Product managers are the leaders in organizations that lead by unfluence, adapt to changing circumstances, understand domains and markets, and communicate effectively with executives, customers, and development. They set scope, understand value, prioritize and define direction. They leap tall buildings in a single bound…
Killer Quote
In my opinion, there are two really hard jobs inside a company. One is being a CEO, and the other being a product manager. A few reasons why I believe this. Both the CEO and Product Managers are expected to be the most flexible acrobatic kind of leaders — adjusting to people’s styles, making sure to communicate with clarity the requirements of what is needed, translating vision into specifics and constantly at the beck and call of many constituents. It’s a wonder someone would take the job. Either one.
Nilofer Merchant, Founding Principal at Rubicon Consulting
Great opening to a great article! And a hat-tip to Steve Johnson at Pragmatic Marketing for sharing it with us. Definitely check out Nilofer’s article.
Visionaries
Like CEOs, product managers have to be visionaries. They identify exploitable market opportunities. They inspire their teams to strive towards the success of the products designed to meet those needs. And they help get the message out to customers about the solutions.
Organization of the Organization
Nilofer points out that the old corporate silo structure (design/build/market/sell/deliver) is no longer “the best way.” Product management is a cross-discipline skill. As product managers, we have to work with, understand, and inspire people in all areas. When we optimize on each silo achieving independently, we lose out on cross pollenation.
Nilofer suggests that “B players” who work together well are better people to have on the team than “A players.” We respectfully disagree. A true “A player”, like the free electron developer (see the people section of this article), is not someone who is good in their silo, but can’t work with others.

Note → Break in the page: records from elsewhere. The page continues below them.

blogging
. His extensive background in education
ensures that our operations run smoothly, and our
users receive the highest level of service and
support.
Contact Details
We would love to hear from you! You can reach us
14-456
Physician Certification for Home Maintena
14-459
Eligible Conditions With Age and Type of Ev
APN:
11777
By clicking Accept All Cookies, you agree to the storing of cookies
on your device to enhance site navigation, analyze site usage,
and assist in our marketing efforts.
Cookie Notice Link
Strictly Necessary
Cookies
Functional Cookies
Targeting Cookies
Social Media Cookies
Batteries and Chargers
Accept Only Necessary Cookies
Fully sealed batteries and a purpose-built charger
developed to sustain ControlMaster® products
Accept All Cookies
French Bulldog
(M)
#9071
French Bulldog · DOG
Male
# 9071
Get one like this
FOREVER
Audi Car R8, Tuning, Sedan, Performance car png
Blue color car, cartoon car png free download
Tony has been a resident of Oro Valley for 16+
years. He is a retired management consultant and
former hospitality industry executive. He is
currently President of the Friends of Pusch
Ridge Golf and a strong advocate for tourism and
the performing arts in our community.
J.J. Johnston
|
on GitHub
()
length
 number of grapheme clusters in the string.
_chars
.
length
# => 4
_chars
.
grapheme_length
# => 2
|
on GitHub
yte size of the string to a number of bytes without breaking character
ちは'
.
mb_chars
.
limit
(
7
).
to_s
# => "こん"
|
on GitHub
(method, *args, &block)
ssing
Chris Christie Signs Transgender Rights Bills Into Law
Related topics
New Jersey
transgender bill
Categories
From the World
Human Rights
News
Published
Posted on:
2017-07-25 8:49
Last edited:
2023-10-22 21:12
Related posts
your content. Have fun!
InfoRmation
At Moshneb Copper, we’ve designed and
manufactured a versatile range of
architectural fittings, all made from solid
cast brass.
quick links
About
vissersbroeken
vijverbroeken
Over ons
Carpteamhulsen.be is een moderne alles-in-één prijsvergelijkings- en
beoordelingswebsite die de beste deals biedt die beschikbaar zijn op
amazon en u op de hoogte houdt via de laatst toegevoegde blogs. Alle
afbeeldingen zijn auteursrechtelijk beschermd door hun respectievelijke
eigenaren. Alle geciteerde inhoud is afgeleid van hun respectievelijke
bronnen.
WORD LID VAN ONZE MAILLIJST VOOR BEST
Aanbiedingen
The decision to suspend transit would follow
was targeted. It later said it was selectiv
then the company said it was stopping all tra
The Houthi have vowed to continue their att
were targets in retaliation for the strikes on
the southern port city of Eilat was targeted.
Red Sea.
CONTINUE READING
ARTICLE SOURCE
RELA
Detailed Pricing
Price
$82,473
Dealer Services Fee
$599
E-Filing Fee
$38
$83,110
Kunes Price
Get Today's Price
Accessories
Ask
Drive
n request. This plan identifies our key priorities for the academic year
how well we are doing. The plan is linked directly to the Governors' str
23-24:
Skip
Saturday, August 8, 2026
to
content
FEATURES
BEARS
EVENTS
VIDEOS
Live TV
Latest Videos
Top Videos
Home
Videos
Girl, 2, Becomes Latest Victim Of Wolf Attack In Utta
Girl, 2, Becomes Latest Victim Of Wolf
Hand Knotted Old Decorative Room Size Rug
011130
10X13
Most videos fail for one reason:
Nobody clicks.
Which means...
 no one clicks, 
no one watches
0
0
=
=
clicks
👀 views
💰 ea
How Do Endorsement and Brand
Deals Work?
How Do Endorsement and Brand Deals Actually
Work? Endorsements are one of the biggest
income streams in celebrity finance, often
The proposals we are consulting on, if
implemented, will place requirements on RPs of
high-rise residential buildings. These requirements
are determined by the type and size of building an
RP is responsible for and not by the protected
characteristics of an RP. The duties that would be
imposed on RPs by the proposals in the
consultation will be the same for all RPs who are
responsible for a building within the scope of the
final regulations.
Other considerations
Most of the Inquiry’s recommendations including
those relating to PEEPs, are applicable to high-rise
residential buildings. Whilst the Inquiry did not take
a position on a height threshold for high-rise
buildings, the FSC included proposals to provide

An “A player” is someone who is good at executing within their area of expertise and collaborating with people in other areas. Are people with good collaboration skills better to have on the team than people who can’t collaborate? Absolutely. Should we sacrifice execution ability for collaboration? No. But we don’t have to. It isn’t an either-or proposition, it is more of a magic square.
With a focus on combined collaboration and capability, Nilofer offers some suggestions on how to best succeed:
- Create a culture in which product management leads.
- Get the right information (to the PM) and peer support (for the PM).
- Listen to customers, executives, and competitors.
- Hire product leads and engineers who can collaborate.
We also believe that it is important to
- Execute incrementally. Feedback is organizational learning. Incremental delivery yields more feedback, therefore more learning, and ultimately better products.
- Keep product managers strategic. If product managers are doing other people’s jobs, who will do the product manager’s job?
Conclusion
Let product managers drive direction for the company. Make sure they, and their collaborators across the company work together, not in isolation. Deliver incrementally with this organizational structure.